The part I enjoyed the most was the Simile of the Cave. Plato uses this story to represent the way in which the life and understanding of the common man differs from that of the philosopher. In it, people are held prisoner within a cave, chained up so that they can see only right in front of them for their whole lives. Behind them is a fire and a road, but while they can see the shadows cast on the wall before them by those traveling the road, they can see neither the fire nor the road itself. Their entire existence is made up of shadows and reflections; they never get to see the true objects of the world. The prisoners believe this is all the world is until one day, one of them is set free and can look around.
“If he were made to look directly at the light of the fire, it would hurt his eyes and he would turn back and retreat to the things which he could see properly, which he would think really clearer than the things being shown him.” (242)
Even when he sees that what he’s thought was real is only a shadow, he continues to turn away from what’s real and back to the shadow because it’s what he knows and because the light of the fire is too bright for him to look at. You can imagine what happens when this fellow sees the world outside of the cave.
There’s a lot more to the simile than that, but I really found this idea of shadows and reflections intriguing. I think about the shadows to which we turn in our modern lives: television shows, movies, the Internet. These things aren’t real things but merely the shadows of real things. Plato argues that no good comes from these shadows (which in his day were lyric poetry and stage dramas rather than Breaking Bad and Duck Dynasty, but it’s the same basic concept), that they serve only to distract us with petty amusement. I wouldn’t go quite that far; I think that music, movies, books, and other amusements have the potential to lead us to deeper (or perhaps loftier) thinking and can help us to live better, more compassionate lives, but I agree with Plato that these things can also have the effect of causing us to see the world in such a way that we don’t act in the best—wisest, most compassionate, most just—way possible. For this reason, we have to be careful what we choose to consume, media-wise and not consume it passively, so that we can always be reaching for goodness and wisdom.
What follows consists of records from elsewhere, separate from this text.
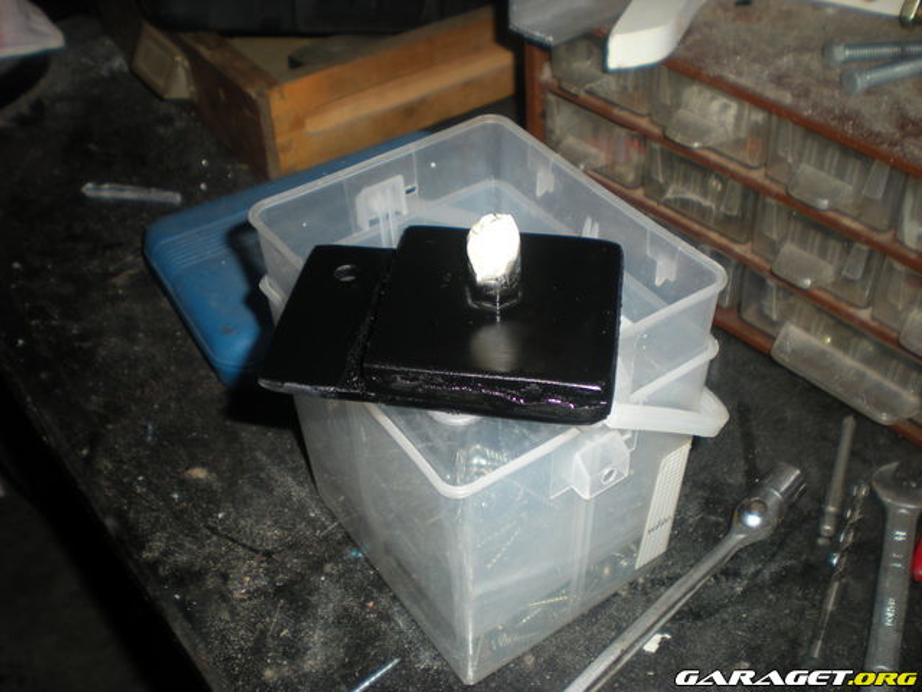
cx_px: 461
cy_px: 346
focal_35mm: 38
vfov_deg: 37.7
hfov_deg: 49.0
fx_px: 1012
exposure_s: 1/60
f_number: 3.1
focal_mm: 6.3
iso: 64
One of my favorite passages explains what happens when we don’t do this:
”Those, therefore, who have no experience of wisdom and goodness, and do nothing but have a good time, spend their life straying between the bottom and middle in our illustration, and never rise higher to see or reach the true top, nor achieve any real fulfillment or sure and unadulterated pleasure. They bend over their tables, like sheep with heads bent over their pasture and eyes on the ground, they stuff themselves and copulate, and in their greed for more they kick and butt each other because they are not satisfied, as they cannot be while they fill with unrealities a part of themselves which is itself unreal and insatiable.” (327)
To be our best selves and to have “real fulfillment,” we must always seek what’s real and true in this life and strive always towards wisdom goodness.
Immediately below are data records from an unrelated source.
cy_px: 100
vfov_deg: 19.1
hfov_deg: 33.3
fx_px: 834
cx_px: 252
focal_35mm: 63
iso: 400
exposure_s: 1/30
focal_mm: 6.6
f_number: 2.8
That is, if we want to be our best selves and achieve real fulfillment, which I suppose is also open for debate, but the guys in the Republic would have to order more dinner rolls and probably some wine, too.
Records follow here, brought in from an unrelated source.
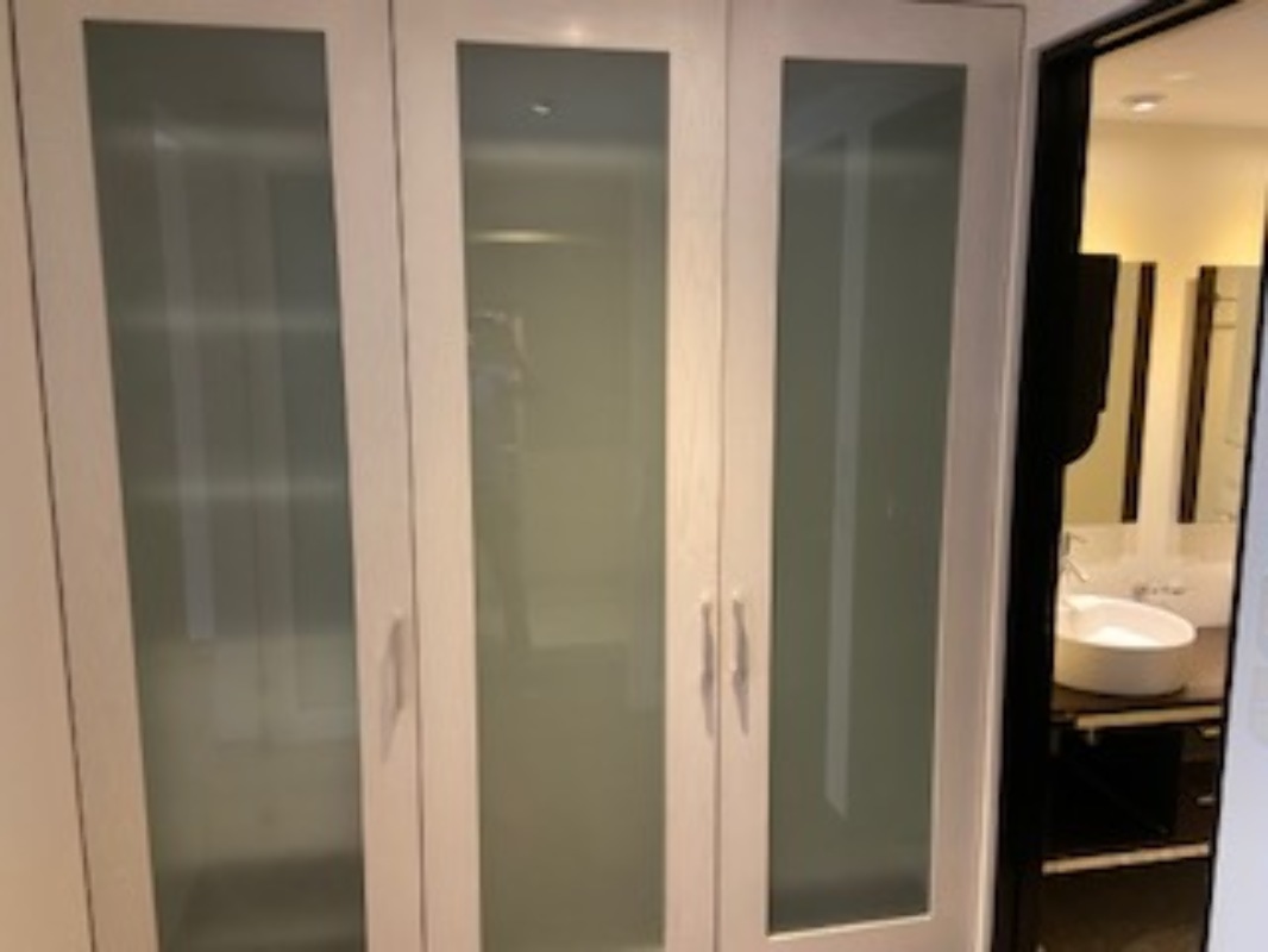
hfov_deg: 67.3
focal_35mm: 26
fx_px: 953
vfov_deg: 53.1
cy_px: 476
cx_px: 634
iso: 320
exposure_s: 1/60
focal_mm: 4.25
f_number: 1.8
This, to me, is the reason to read Plato. His Republic doesn’t contain ideas we can—or should—apply to our lives and our societies right out of the box, but we can turn around and contemplate the admittedly wacky ideas it presents. Plato’s ideal society is seriously impractical (and, to me at least, undesirable), but reading about it prompts me to consider what it is that I think is wrong with the idea. Why couldn’t it work? Why shouldn’t it work? And if not Plato’s utopia, what’s a better alternative?
And even more than this, I ask myself, am I basing my life on shadows and reflections rather than on things that are real and true? If I am, is this a bad thing or not? And if it’s a bad thing, what am I going to do about it?
Page references are from the 2003 Penguin Classics edition.